Anticipation. That’s when the hard work really begins, after all, because then you have to convince the world that what you’ve spent so much energy and love creating is worth their hard-earned money and limited free time. That’s no easy feat. I’m not the most patient person in the world and I find myself within hours of publication wondering why I haven’t yet sold a million copies. In between those moments, I’m thinking about the next book.

If the novel had a soundtrack, what would the theme song be?
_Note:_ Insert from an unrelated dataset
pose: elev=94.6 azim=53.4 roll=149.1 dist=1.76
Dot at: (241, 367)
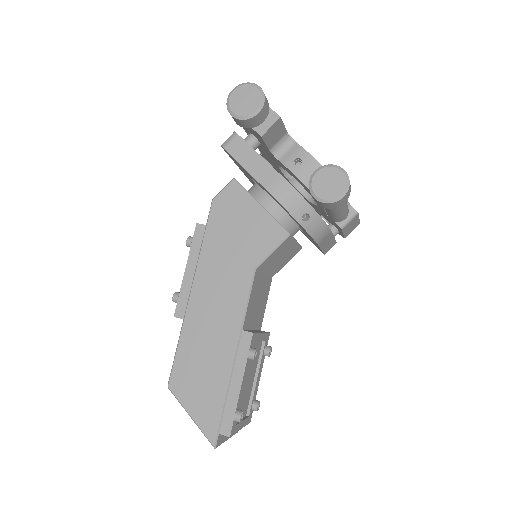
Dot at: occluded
I’d love to return to this question because it deserves more thought than I can give. This one isn’t an off-the-cuff, I already know the answer sort of thing. Wow. I’d like to think about this.



Q 18:

Does an alligator eat Bart Levine?

No. Never. He doesn’t deserve that sort of thing. Bart just needs love. He’s really a lot like you and me.


Q 19:

What made you decide to work with Cosmographia Books?

I first met Nina through Dream Your Book, when she took me on as a client and edited my book. I was very quick to trust her (a bit unusual for me) and I immediately felt drawn to her style. She made me feel like she “got” my characters, which is really important to me because I develop rather strong maternal instincts toward all of them - even the undesirables. Nina’s intuition impressed me from the beginning and I appreciated the way she “saw” my book. I almost reluctantly went into the editing process, but came out the other side a true believer. Nina’s grasp of the craft of writing, her keen sense of pacing and character development, and her honesty sold me. Hook, line, and sinker. (See what I did there?) When I pitched the idea of Cosmographia publishing the book, she declined. I was really disappointed but understood that I didn’t really fit into her niche. Fortunately for me (and I’d like to think for my readers), Cosmographia has morphed and its boundaries reflect that. I’m honored to be among their publications.


Q 20:

What drink do you recommend to go with Island Chains?

A cold beer or a margarita with salt and rocks. A shot of patron also works.


Q 21:

Without too many spoilers, what is one of your favorite moments in the novel?

Patti: That brief moment when Emma is reunited with Bart in Mariner’s Hospital.



Q 22:

Who would you cast as the characters in a movie?

Nina: So, as a laugh, I made a who-would-I-cast moral alignment chart for Island Chains. Here it is in all its glory.


Q 23:

Is there any advice you have for writers who want to write suspense?

I don’t feel qualified to give advice, except to just do it. Write.


Q 24:

Any unusual rituals you do before or after finishing writing a novel?

They aren’t unusual to me! I light a special candle and pour a bit of something to the gods as soon as I decide I’m done. I thank those/that which gave inspiration and I send loving energy to those, who like Bart, really need to find the light.


Q 25:

What do you want your readers to come away with when they finish the novel?

First and foremost; a smile. Then I’d like them to walk away with a bit more awareness of human trafficking. Not to the point where it consumes them, but just enough of an awareness so that if it stared them in the face, they’d recognize it and do something about it. Then, once we’ve righted all of the wrongs on this planet, I’d like readers to be hungry for my next novel. I hope that’s not too much to ask.